My daughter Francesca was born a week ago and of course all three cameras and the iPhone have come into play! 
I'm looking for advice on which settings to use for indoor photo's with no flash. As she's only a week old she is still quite jerky and as such a large proportion of the shots are blurred. 

Weapon of choice for these shots is my 20d with a sigma 15-30 lens.
Ay advice would be more than welcome! :thumb:

Cheers,

Nick


----------



## bretti_kivi (Apr 22, 2008)

bounced, remote flash..... and maybe let her sleep as she'll look even cuter.

Other than that, keeping the shutter speed above 1/50 should help.

Bret


----------



## OutLore (Jan 19, 2007)

Indoor shots with no flash are not easy unless your subject is very still (which babies tend not to be) or you have some large aperture lenses (f1.4, f1.8, f2.0...)

If you have a spare bit of cash, look at getting a 50mm f1.8 as this will help enormously, however as with all large aperture lenses, focus becomes very critical and the depth of focus will be very shallow.

However - as has been suggested, bouncing the flash (off a ceiling, wall or reflector which could just be a large peice of card) will help as it presents a much softer light, and will not startle baby. 

Failing that, place baby by a window and use as much natural light as possible.

Congrats by the way


----------



## Brazo (Oct 27, 2005)

I took a lovely shot of my niece using the kit zoom at full stretch and wide open, yes the corners weren't sharp but thats ideal in a portrait of this nature so dont worry.
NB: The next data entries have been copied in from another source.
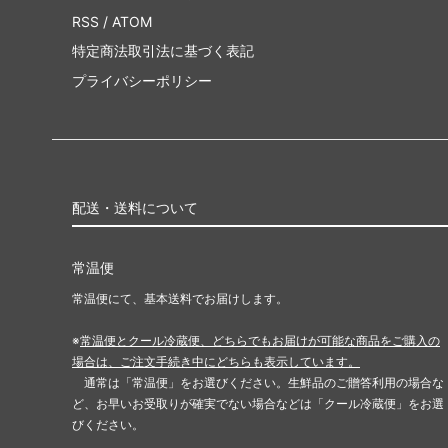
RSS
/
ATOM
特定商法取引法に基づく表記
プライバシーポリシー
配送・送料について
常温便
常温便にて、基本送料でお届けします。
※
常温便とクール冷蔵便、どちらでもお届けが可能な商品をご購入の
場合は、ご注文手続き中にどちらも表示しています。
通常は「常温便」をお選びください。生鮮品のご贈答利用の場合な
ど、お早いお受取りが確実でない場合などは「クール冷蔵便」をお選
びください。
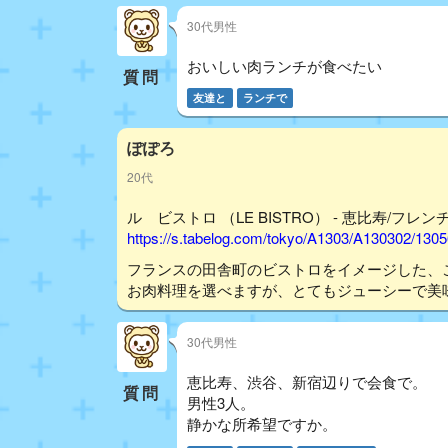
30代男性
おいしい肉ランチが食べたい
質問
友達と
ランチで
ぽぽろ
20代
ル ビストロ （LE BISTRO） - 恵比寿/フレンチ
https://s.tabelog.com/tokyo/A1303/A130302/130
フランスの田舎町のビストロをイメージした、
お肉料理を選べますが、とてもジューシーで美
30代男性
恵比寿、渋谷、新宿辺りで会食で。
質問
男性3人。
静かな所希望ですか。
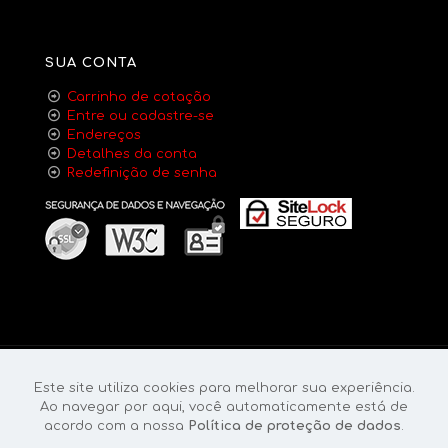
SUA CONTA
Carrinho de cotação
Entre ou cadastre-se
Endereços
Detalhes da conta
Redefinição de senha
Este site utiliza cookies para melhorar sua experiência.
Ao navegar por aqui, você automaticamente está de
acordo com a nossa
Política de proteção de dados
.
© 2023 Grupo Gilfire | Todos os direitos reservados.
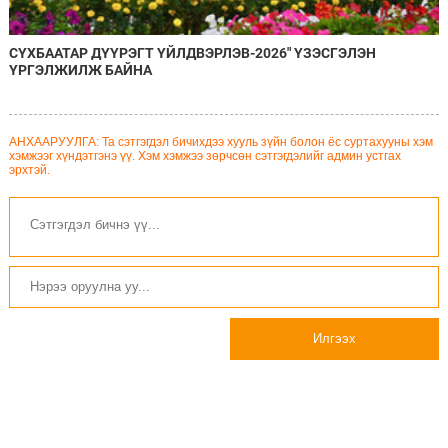
СҮХБААТАР ДҮҮРЭГТ ҮЙЛДВЭРЛЭВ-2026" ҮЗЭСГЭЛЭН
ҮРГЭЛЖИЛЖ БАЙНА
АНХААРУУЛГА: Та сэтгэгдэл бичихдээ хууль зүйн болон ёс суртахууны хэм
хэмжээг хүндэтгэнэ үү. Хэм хэмжээ зөрчсөн сэтгэгдэлийг админ устгах
эрхтэй.
Илгээх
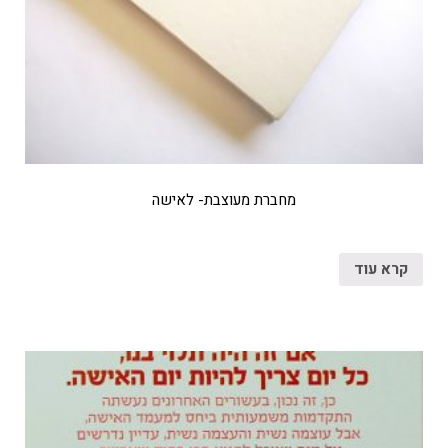
מחברת מעוצבת- לאישה
קרא עוד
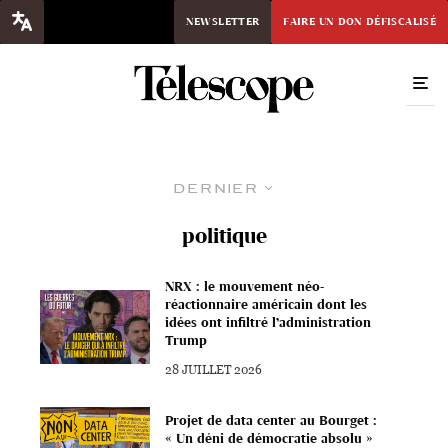
NEWSLETTER
FAIRE UN DON DÉFISCALISÉ
Dernier
politique
NRX : le mouvement néo-
réactionnaire américain dont les
idées ont infiltré l’administration
Trump
28 JUILLET 2026
Projet de data center au Bourget :
« Un déni de démocratie absolu »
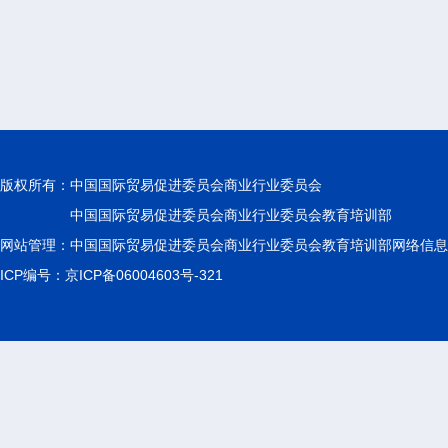
版权所有：
中国国际贸易促进委员会商业行业委员会
中国国际贸易促进委员会商业行业委员会教育培训部
网站管理：中国国际贸易促进委员会商业行业委员会教育培训部网络信息
ICP编号：京ICP备06004603号-321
I went iso 800 and she was sat next to a window with diffused natural lighting. I won't post it in here as doubtless my brother doesn't want pictures of his child on the web but it was good for printing up to A3 from an APS-C sensor.


----------



## slim_boy_fat (Jun 23, 2006)

I'd not use a lens with that focal range. In general, wide angle lenses cause distortion in portraiture.


----------



## bretti_kivi (Apr 22, 2008)

... 30s are fine, especially the new ones, but much below 24 I really wouldn't go.

Bret


----------



## AcN (Nov 3, 2010)

I NEVER use flash for newborn : their eyes are too fragile for now, and all it's gonna do is make them wear glasses in 3 years. You don't want that.

I would use some indirect continuous lighting (even your flood light used when you wanna spot the swirls ), then correct the color temperature in a post-process (i never use the in-camera light settings, or just use a fixed 5400-5500K when using my flash generator)
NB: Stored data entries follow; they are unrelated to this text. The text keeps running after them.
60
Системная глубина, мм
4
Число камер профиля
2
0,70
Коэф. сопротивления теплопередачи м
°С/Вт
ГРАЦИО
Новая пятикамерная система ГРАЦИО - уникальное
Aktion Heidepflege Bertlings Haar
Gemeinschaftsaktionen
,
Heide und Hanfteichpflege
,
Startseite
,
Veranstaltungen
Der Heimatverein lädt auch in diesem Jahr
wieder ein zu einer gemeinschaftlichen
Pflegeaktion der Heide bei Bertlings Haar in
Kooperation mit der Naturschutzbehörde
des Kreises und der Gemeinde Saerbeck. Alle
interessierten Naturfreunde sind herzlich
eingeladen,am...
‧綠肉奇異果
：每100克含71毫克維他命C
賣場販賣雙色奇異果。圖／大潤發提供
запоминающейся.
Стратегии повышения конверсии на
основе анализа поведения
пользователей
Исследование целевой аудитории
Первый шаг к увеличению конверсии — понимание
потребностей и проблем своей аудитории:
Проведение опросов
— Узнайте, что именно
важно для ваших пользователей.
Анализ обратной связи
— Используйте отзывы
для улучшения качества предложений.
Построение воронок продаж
If you get distorsions out of your lens, there are many way to correct it, may it be manually or automatically via a plug-in or external software.


----------



## BRYHER (Aug 19, 2008)

try here . Congratulations http://www.kenrockwell.com/tech.htm very informative.
All the best 
Michael


----------



## NickTB (Feb 4, 2007)

Thanks for the replies. Looks like another nifty fifty is in the offing!


----------



## Beancounter (Aug 31, 2006)

NickTB said:


> Thanks for the replies. Looks like another nifty fifty is in the offing!


Make sure you check out Kerso on Talk Photography, I think he is one of the cheapeast around for the Canon 50mm F1.8 II :thumb:

Kerso thread or seems Amazon is a similar price.


----------



## NickTB (Feb 4, 2007)

Beancounter said:


> Make sure you check out Kerso on Talk Photography, I think he is one of the cheapeast around for the Canon 50mm F1.8 II :thumb:
> 
> Kerso thread or seems Amazon is a similar price.


Bought my last nifty from him! He's a good guy to deal with


----------